Controlled studies in patients and laboratory animals have found decreased stress response in patient operating endoscopically as compared to traditional surgery.
Endoscopy is more critical in exotic and zoo animals as even a physical examination or obtaining a blood sample frequently requires sedation or general anesthesia. In these animals, it is common to perform all diagnostic procedures during one anesthetic episode such that blood sampling, focused physical examinations, radiography, ultrasonography, and endoscopy are performed at the same time. Endoscopy may be with rigid or flexible scopes depending on the nature of the problem. Rigid endoscopy can provide diagnostic information and may even provide the means to treatment.

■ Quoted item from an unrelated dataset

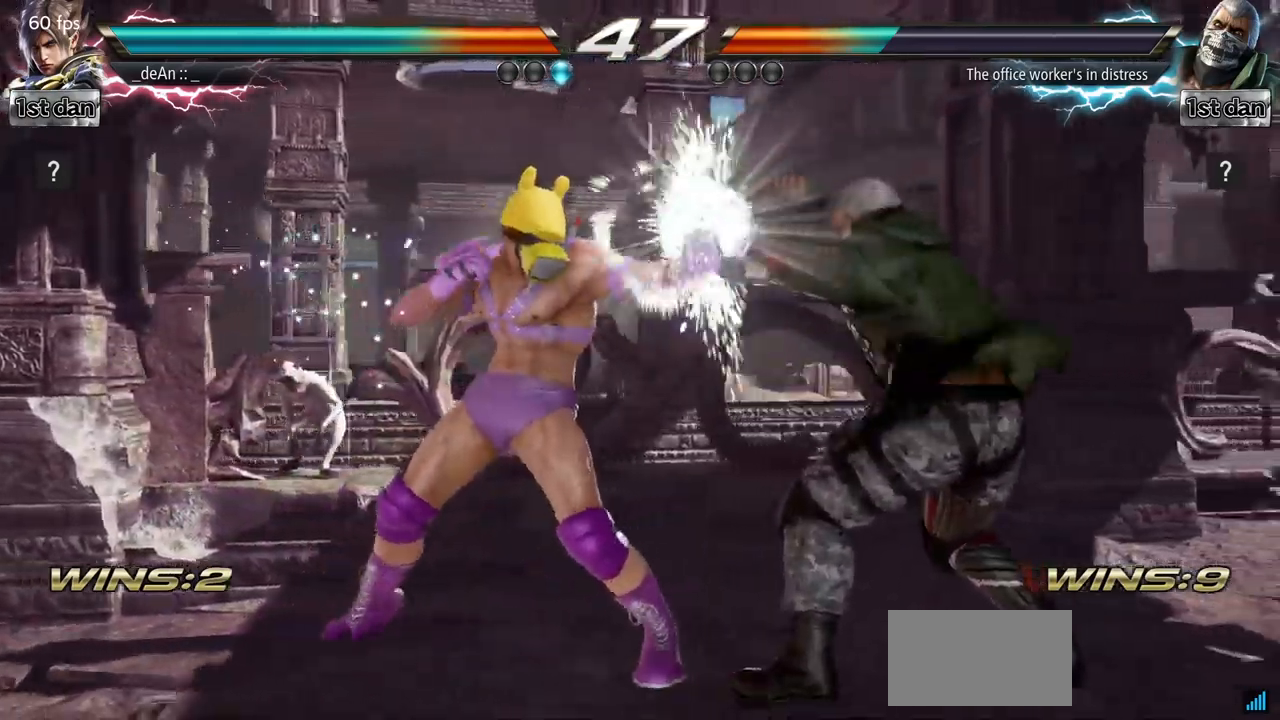
Gameplay with a controller (arcade stick); each line is a JSON object with the inputs held at the frame after it. "events" lists button and stick changes between this image and that frame as [ms after this image, input, new state], when the widget could be followed in between. Not read: L3 R3 SQUARE.
{"buttons": [], "left_stick": "center"}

In addition the use of telescopes, frequently with side viewing capability, combined with photographic enlargement and better lighting produces much better viewing inside the body than can be obtained with traditional surgeries.
Pet owners desire the same care for pets as they would for themselves. When given the choice of an open joint surgery or arthroscopy, the vast majority opt for arthroscopy. If presented options for removal of a gall bladder, most would opt for laparoscopy instead of an open abdominal surgery.